Oxidative stress in chemoprevention trials

Prostate cancer continues to be the most frequently diagnosed cancer in men in the United States. Despite aggressive intervention, a significant number of men with prostate cancer will not be cured of their disease and will face the possibility of metastatic disease. Thus, development of potent prevention strategies to diminish or eliminate this threat is in order. Cellular exposure to chronic oxidative stress may be 1 possible etiologic factor in the development of many cancers, including prostate cancer. Oxygen radicals can attack DNA directly and result in the accumulation of potentially promutagenic oxidized DNA bases such as 8-hydroxydeoxyguanosine.
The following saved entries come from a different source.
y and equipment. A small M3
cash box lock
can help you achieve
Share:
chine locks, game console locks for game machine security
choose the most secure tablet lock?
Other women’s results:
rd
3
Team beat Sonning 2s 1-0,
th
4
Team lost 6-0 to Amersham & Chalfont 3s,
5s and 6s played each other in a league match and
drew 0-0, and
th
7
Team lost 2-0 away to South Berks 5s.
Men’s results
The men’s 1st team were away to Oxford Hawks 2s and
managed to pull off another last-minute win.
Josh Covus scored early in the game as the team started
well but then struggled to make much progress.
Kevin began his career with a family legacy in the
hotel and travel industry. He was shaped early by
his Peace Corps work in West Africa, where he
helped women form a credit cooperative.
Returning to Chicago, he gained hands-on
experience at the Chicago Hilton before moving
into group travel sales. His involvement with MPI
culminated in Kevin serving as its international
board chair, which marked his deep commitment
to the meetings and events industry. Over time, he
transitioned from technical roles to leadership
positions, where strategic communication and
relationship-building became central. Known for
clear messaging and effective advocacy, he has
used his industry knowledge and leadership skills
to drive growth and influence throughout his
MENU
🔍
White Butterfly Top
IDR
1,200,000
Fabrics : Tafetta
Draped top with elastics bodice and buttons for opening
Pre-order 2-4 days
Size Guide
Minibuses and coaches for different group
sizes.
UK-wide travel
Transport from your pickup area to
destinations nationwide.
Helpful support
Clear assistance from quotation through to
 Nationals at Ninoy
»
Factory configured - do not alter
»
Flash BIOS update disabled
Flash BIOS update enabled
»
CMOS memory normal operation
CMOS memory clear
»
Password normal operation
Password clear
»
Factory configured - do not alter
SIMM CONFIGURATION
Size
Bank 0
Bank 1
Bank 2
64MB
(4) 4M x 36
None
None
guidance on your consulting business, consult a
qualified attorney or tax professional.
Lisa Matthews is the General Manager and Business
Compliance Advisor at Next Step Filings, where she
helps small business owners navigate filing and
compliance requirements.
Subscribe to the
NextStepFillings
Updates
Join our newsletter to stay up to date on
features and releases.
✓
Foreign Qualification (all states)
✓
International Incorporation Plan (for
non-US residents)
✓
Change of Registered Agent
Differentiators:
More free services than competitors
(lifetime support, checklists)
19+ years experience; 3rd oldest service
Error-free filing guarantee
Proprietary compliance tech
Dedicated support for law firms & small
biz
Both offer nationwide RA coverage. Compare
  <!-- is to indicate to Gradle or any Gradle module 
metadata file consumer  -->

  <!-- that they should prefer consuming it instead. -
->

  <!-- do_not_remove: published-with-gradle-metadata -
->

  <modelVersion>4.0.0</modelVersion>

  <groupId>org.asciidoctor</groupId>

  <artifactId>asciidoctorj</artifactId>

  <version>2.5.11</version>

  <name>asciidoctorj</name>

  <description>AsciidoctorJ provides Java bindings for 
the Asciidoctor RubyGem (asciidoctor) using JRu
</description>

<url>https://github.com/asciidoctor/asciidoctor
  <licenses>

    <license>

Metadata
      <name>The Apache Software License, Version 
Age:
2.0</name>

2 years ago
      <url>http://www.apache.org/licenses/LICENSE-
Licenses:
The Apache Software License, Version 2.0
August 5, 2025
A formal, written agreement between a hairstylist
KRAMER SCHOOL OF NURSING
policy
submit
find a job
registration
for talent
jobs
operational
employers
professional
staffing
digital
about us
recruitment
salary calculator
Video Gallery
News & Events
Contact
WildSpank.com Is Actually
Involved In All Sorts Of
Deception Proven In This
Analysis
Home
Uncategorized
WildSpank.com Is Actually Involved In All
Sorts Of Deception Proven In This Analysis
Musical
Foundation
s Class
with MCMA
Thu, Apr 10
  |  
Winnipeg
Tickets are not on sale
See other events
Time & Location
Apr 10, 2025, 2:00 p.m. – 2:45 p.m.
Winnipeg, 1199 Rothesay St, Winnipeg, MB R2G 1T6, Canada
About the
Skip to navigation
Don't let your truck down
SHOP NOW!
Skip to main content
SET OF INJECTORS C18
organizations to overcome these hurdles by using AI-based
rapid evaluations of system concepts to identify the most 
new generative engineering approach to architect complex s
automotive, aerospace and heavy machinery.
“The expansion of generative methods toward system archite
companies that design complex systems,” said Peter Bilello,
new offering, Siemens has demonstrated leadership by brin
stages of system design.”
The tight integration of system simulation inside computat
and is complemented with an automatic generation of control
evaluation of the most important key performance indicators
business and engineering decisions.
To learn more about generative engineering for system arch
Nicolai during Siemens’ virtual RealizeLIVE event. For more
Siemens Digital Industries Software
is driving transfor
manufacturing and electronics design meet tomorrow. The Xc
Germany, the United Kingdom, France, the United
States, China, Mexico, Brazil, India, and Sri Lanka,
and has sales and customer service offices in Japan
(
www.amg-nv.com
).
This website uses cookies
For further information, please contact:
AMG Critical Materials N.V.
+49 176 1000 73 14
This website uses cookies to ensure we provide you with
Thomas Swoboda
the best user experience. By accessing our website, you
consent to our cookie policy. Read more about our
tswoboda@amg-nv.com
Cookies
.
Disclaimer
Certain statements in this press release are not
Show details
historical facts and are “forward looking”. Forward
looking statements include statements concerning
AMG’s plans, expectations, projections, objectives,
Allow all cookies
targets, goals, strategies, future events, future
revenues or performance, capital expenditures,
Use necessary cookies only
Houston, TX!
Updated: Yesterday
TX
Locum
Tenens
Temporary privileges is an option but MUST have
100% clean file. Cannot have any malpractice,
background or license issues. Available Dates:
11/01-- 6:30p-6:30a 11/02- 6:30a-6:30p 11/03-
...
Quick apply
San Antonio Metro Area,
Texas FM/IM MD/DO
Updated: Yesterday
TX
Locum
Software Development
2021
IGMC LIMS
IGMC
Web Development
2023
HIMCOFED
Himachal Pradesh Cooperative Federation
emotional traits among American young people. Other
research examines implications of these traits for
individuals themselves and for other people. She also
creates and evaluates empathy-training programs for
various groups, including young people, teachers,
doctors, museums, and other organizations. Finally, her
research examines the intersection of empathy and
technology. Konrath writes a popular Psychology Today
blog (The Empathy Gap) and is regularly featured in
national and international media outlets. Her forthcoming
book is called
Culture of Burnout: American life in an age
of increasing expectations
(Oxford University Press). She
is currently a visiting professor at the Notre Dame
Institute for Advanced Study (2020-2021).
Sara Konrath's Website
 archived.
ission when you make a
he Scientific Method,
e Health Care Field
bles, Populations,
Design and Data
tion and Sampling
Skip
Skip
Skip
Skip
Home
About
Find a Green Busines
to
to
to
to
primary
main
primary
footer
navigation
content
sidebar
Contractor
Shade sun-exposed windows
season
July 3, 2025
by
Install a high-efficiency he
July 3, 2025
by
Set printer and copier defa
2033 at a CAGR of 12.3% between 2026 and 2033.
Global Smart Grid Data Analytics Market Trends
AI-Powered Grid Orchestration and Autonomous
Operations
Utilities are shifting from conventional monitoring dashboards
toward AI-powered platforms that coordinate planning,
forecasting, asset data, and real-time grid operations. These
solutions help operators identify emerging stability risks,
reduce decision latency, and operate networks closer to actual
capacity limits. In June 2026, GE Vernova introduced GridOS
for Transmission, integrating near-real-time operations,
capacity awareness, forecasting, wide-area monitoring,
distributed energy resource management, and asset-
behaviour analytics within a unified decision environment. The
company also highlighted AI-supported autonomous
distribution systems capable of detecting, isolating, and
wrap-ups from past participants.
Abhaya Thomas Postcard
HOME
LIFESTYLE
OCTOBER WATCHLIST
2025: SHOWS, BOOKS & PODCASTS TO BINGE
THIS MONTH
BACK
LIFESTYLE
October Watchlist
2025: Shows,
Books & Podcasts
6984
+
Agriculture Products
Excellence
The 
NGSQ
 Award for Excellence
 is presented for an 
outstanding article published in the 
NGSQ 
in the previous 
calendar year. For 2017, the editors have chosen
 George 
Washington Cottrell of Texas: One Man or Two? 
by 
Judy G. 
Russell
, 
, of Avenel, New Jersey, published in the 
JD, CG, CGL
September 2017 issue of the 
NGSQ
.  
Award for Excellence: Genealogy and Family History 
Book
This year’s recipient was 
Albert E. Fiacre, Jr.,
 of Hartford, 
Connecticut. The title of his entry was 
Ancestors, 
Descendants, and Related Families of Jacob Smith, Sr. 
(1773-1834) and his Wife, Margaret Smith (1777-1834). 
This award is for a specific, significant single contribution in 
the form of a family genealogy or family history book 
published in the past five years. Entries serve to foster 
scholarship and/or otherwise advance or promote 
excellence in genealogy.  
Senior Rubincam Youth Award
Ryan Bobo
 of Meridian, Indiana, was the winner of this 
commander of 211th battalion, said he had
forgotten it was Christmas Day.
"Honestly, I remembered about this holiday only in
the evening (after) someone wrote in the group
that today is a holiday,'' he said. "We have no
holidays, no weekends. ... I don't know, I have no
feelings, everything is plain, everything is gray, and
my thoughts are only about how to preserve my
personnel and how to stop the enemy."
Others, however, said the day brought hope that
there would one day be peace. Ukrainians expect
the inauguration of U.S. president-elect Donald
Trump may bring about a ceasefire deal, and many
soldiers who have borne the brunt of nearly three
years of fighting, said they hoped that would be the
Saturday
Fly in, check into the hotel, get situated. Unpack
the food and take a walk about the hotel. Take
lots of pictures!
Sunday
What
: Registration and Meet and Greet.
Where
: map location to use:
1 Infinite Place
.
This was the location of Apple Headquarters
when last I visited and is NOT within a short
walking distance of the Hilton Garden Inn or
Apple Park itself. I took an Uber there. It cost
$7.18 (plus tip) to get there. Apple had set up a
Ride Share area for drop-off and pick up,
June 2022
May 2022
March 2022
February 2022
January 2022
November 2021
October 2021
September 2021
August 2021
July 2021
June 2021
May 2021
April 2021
In addition, chronic oxidant stress may also result in lipid peroxidation and the subsequent generation of a range of reactive products that can damage DNA. Disruption of certain genes may result in cellular tolerance to oxidative genomic injury. GSTP1 is an enzyme that helps catalyze the conjugation reaction between potentially damaging electrophiles and glutathione. inactivation of GSTP1 has been documented to occur in nearly 100% of human prostate cancers; it is also frequently inactivated in prostatic intraepithelial neoplasia lesions. This inactivation may leave the cell vulnerable to oxidative DNA damage and/or tolerant to accumulation of oxidized DNA base adducts, These base adducts can be measured by several quantitative methods, such as gas chromatography-mass spectrometry with selected ion monitoring. These sophisticated methods can be readily integrated into prostate cancer chemoprevention studies of new and developing prevention agents by providing quantitative assessment of oxidative DNA damage before and after administration of these candidate chemopreventive drugs. The combination of genetic information, state-of-the-art assessment tools, and novel agents will allow rational. directed prostate cancer chemoprevention studies to be performed and, together, will help determine the role of chronic oxidative stress in the carcinogenic process of prostate cancer. (C) 2001, Elsevier Science Inc.